*** Material to process ***
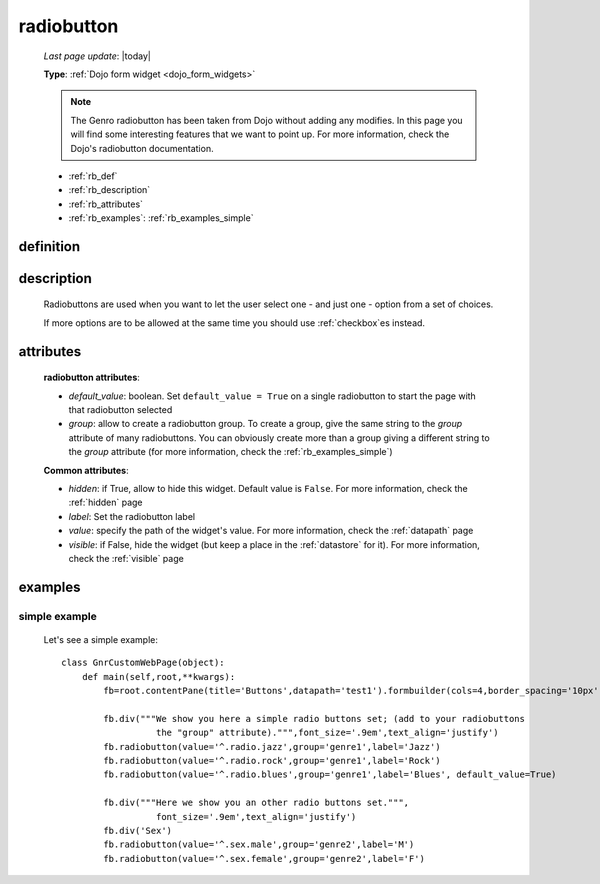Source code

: .. _radiobutton:

===========
radiobutton
===========
    
    *Last page update*: |today|
    
    **Type**: :ref:`Dojo form widget <dojo_form_widgets>`
    
    .. note:: The Genro radiobutton has been taken from Dojo without adding any modifies.
              In this page you will find some interesting features that we want to point up.
              For more information, check the Dojo's radiobutton documentation.
              
    * :ref:`rb_def`
    * :ref:`rb_description`
    * :ref:`rb_attributes`
    * :ref:`rb_examples`: :ref:`rb_examples_simple`
    
.. _rb_def:

definition
==========

    .. automethod:: gnr.web.gnrwebstruct.GnrDomSrc_dojo_11.radiobutton
    
.. _rb_description:

description
===========

    Radiobuttons are used when you want to let the user select one - and just one - option
    from a set of choices.
    
    If more options are to be allowed at the same time you should use :ref:`checkbox`\es instead.
    
.. _rb_attributes:

attributes
==========
    
    **radiobutton attributes**:
    
    * *default_value*: boolean. Set ``default_value = True`` on a single radiobutton
      to start the page with that radiobutton selected
    * *group*: allow to create a radiobutton group. To create a group, give the same string
      to the *group* attribute of many radiobuttons. You can obviously create more than a
      group giving a different string to the *group* attribute (for more information, check
      the :ref:`rb_examples_simple`)
      
    **Common attributes**:
    
    * *hidden*: if True, allow to hide this widget. Default value is ``False``.
      For more information, check the :ref:`hidden` page
    * *label*: Set the radiobutton label
    * *value*: specify the path of the widget's value. For more information, check
      the :ref:`datapath` page
    * *visible*: if False, hide the widget (but keep a place in the :ref:`datastore`
      for it). For more information, check the :ref:`visible` page
    
.. _rb_examples:

examples
========

.. _rb_examples_simple:

simple example
--------------

    Let's see a simple example::
        
        class GnrCustomWebPage(object):
            def main(self,root,**kwargs):
                fb=root.contentPane(title='Buttons',datapath='test1').formbuilder(cols=4,border_spacing='10px')
                
                fb.div("""We show you here a simple radio buttons set; (add to your radiobuttons
                          the "group" attribute).""",font_size='.9em',text_align='justify')
                fb.radiobutton(value='^.radio.jazz',group='genre1',label='Jazz')
                fb.radiobutton(value='^.radio.rock',group='genre1',label='Rock')
                fb.radiobutton(value='^.radio.blues',group='genre1',label='Blues', default_value=True)
                
                fb.div("""Here we show you an other radio buttons set.""",
                          font_size='.9em',text_align='justify')
                fb.div('Sex')
                fb.radiobutton(value='^.sex.male',group='genre2',label='M')
                fb.radiobutton(value='^.sex.female',group='genre2',label='F')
***
#### Exercise prompt
Examine the records above and give the number of lines in which the string "create" appears, with no other words.

#### Response
2